By Alan Dymock
ALTHOUGH STERN faces will be talking about the benefits the Scottish pro sides can gain from the next three rounds of the Heineken Cup, it is safe to say that these are now extra games for Edinburgh and Glasgow to build form for other competitions.
For both sides their season will not be defined by the remaining European matches, but by the two 1872 Cup matches between the rivals in the RaboDirect Pro12.
Inside Edinburgh there are the noises you would expect. Players gush about their setup, declaring the mood fantastic and the volume of losses perplexing, considering how harmonious the camp is.
There are some grumbles about the shape of their pack, with opensides Ross Rennie and Roddy Grant sporadically falling out of favour despite their defensive qualities, but nothing that can’t be sorted out over time.
However, these noises can appear as positive spin because that pack and the collective defence are two whopping reasons why Edinburgh have struggled, particularly in Europe.
Like dogs chasing cars the capital side ran and ran against Saracens and Munster, almost presupposing the Scotland national tactic against South Africa of running round the half-back to smack into beefy opponents. Defensively, against all of their European opponents, Edinburgh have gotten it wrong so far.
They have let opponents ride tackles and they have left ruck-side gaps. They have flown too hard, trying to show their determination, and have forgot the basics of teamwork. They have ignored drift because they have been running too hard.
When players run at them, Edinburgh can defend. Last year they tried to do this before pouring on scores of their own. This season, though, they have been nilled in Europe and have scored less than they have conceded in the Rabo, collecting only one try bonus so far.
They face Racing Metro again this week, hoping that last season’s try bonanza can be repeated and they can kick start their season offensively. They will need to, because in the 1872 Cup they meet one of the Rabo’s best defence.
According to sources at the Warriors, Matt Taylor has revolutionized the side’s defence. This may seem odd, considering how fierce the Glasgow team were in defence last season, but Taylor has brought in new ideas and a dedication to detail – particularly in terms of slowing down ruck ball – that has impressed his charges.
In fact all of the new personnel at Glasgow have bedded in well.
Josh Strauss has become a changing room hero, showing a light side and a sense of humour few expected from the rough-looking former Golden Lion. Sean Maitland has smashed all previous sprint records set on the Scotstoun track. Gregor Townsend has simply given the team something else to think about.
The former Scotland attack coach came in with much to prove but he has settled in well.
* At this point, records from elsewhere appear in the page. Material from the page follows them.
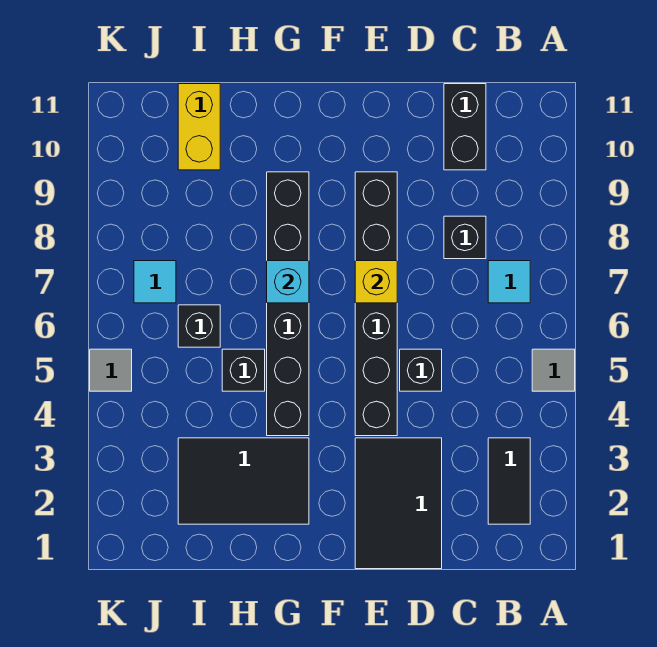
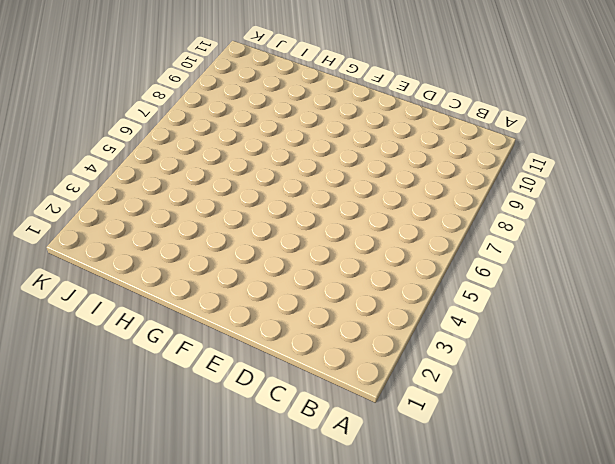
none -> grey 1x1 tile [532,349,575,391]
none -> black 1x2 tile [488,438,530,524]
none -> cyan 1x1 tile [488,261,530,303]

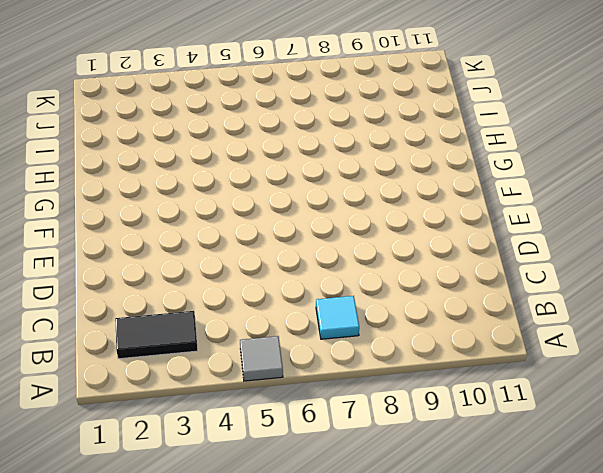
none -> black 1x1 brick [444,216,486,259]
none -> black 1x2 brick [444,84,486,170]
none -> black 2x3 tile [355,438,442,569]

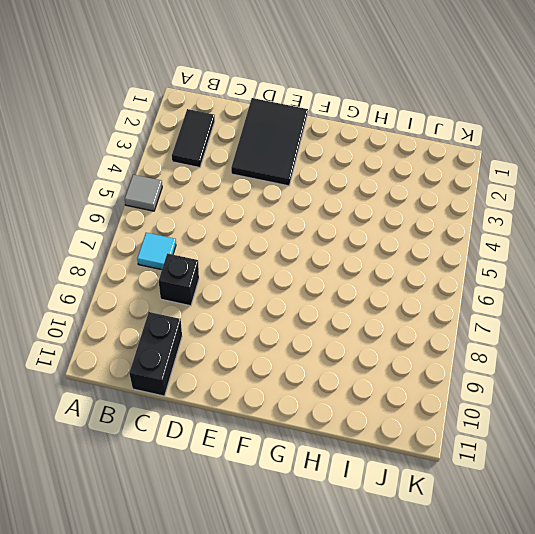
none -> black 1x1 brick [400,349,442,391]
none -> black 1x6 brick [355,172,397,436]
none -> black 2x3 tile [178,438,309,524]

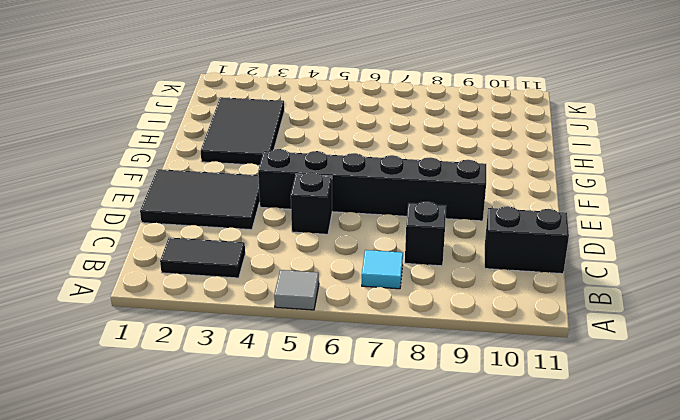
none -> black 1x6 brick [267,172,309,436]
none -> black 1x1 brick [222,349,265,391]
none -> black 1x1 brick [178,305,220,347]

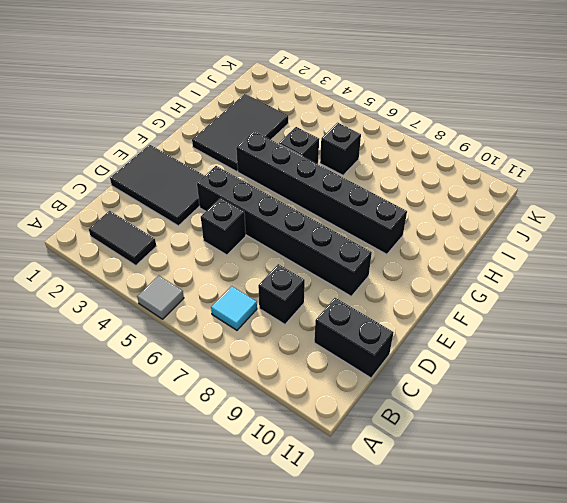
none -> yellow 1x2 brick [178,84,220,170]
none -> cyan 1x1 tile [134,261,176,303]
none -> grey 1x1 tile [90,349,132,391]

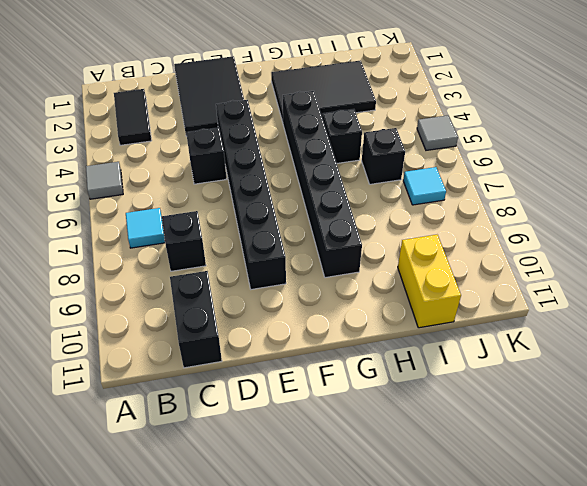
none -> yellow 1x1 brick [355,261,397,303]
none -> cyan 1x1 brick [267,261,309,303]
Some feel he still has much to learn about stewarding a whole team, with decisions to drag broken bodies in for Sunday sessions not going down well. Yet he has brought vibrancy and thought to the squad, with a few insiders remarking that he is not simply regurgitating coaching prose, like some bygone coaches.
All of this makes for a fascinating 1872 series.
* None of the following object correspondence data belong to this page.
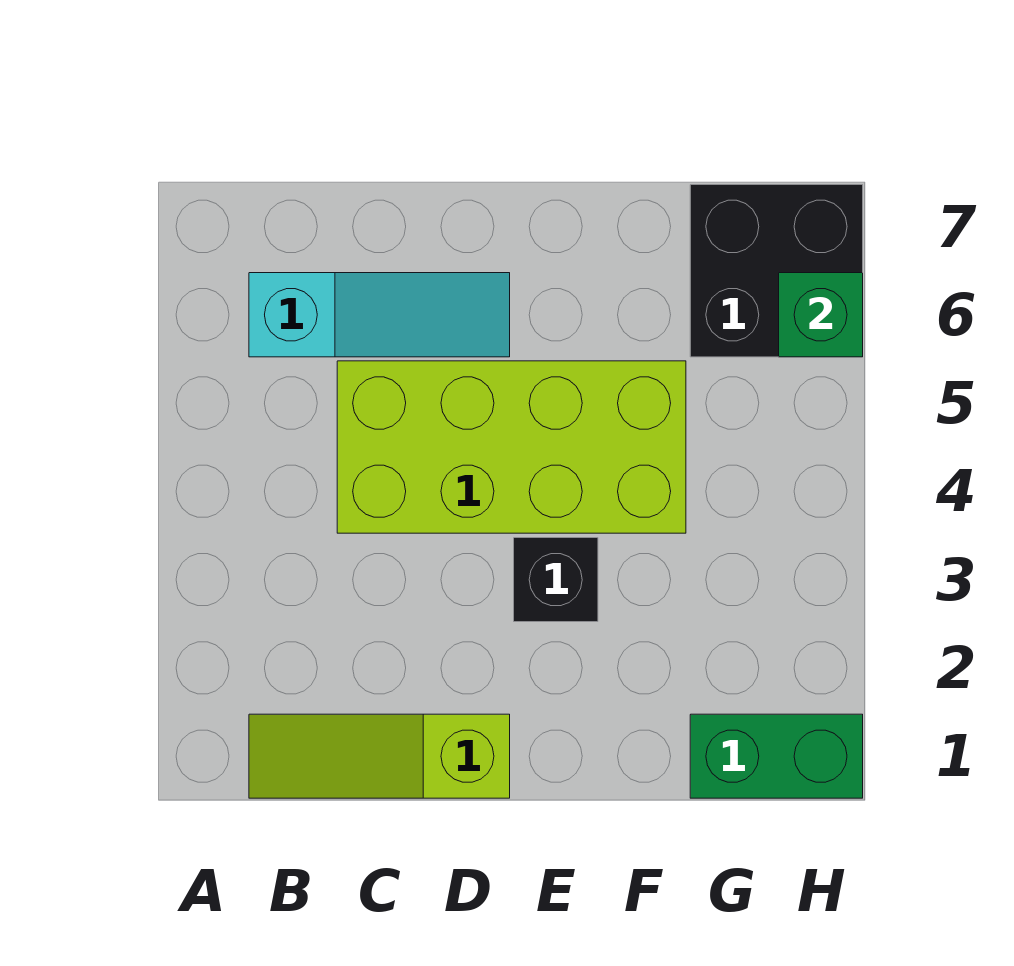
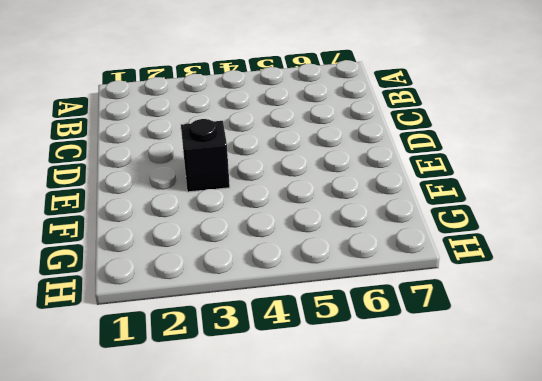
none -> lime 1x3 slope [249,714,510,798]
none -> cyan 1x3 slope [249,273,510,357]

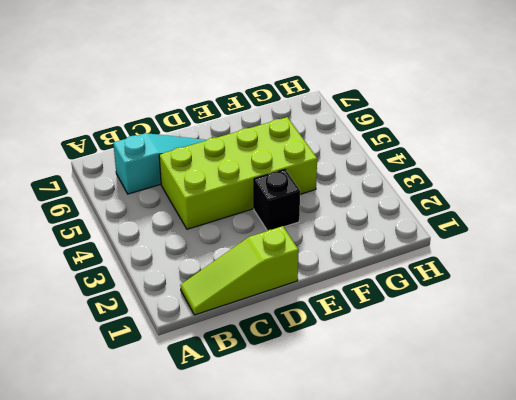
none -> green 1x2 brick [690,714,863,798]
none -> black 2x2 brick [690,185,863,357]

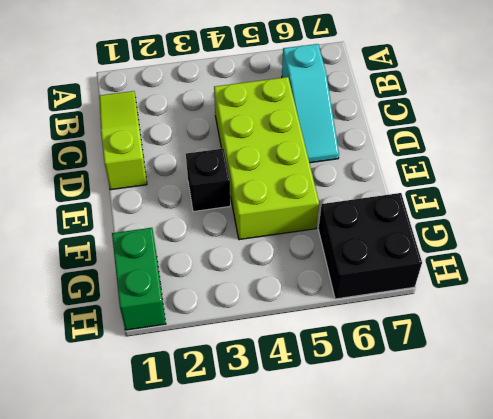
none -> green 1x1 brick [779,273,863,357]

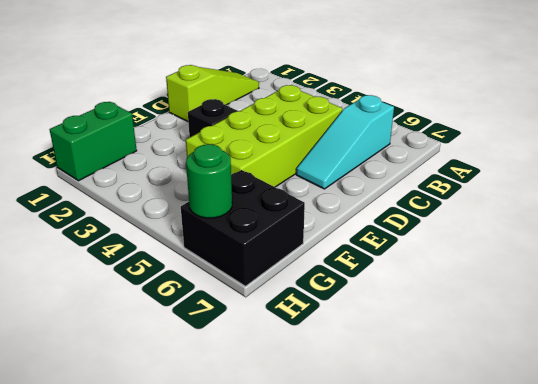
green 1x1 round brick [186,144,232,218] -> green 1x1 brick [779,273,863,357]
Edinburgh have some players who can turn games, but they are holding on to bad habits and only won in Connacht by the skin of their teeth last time out in the RaboDirect Pro12. If they keep chasing games so hard they may be shocked by what they run into.
Edinburgh’s head coach Michael Bradley will be hoping that the tweaks he must make will be enough to pull Edinburgh out of their funk. As for Townsend: there is no way to know which Glasgow he will send out.
Nay bother, whichever one emerges against Edinburgh in the first match on December 21st will be expected to produce, and expect to be met with fire.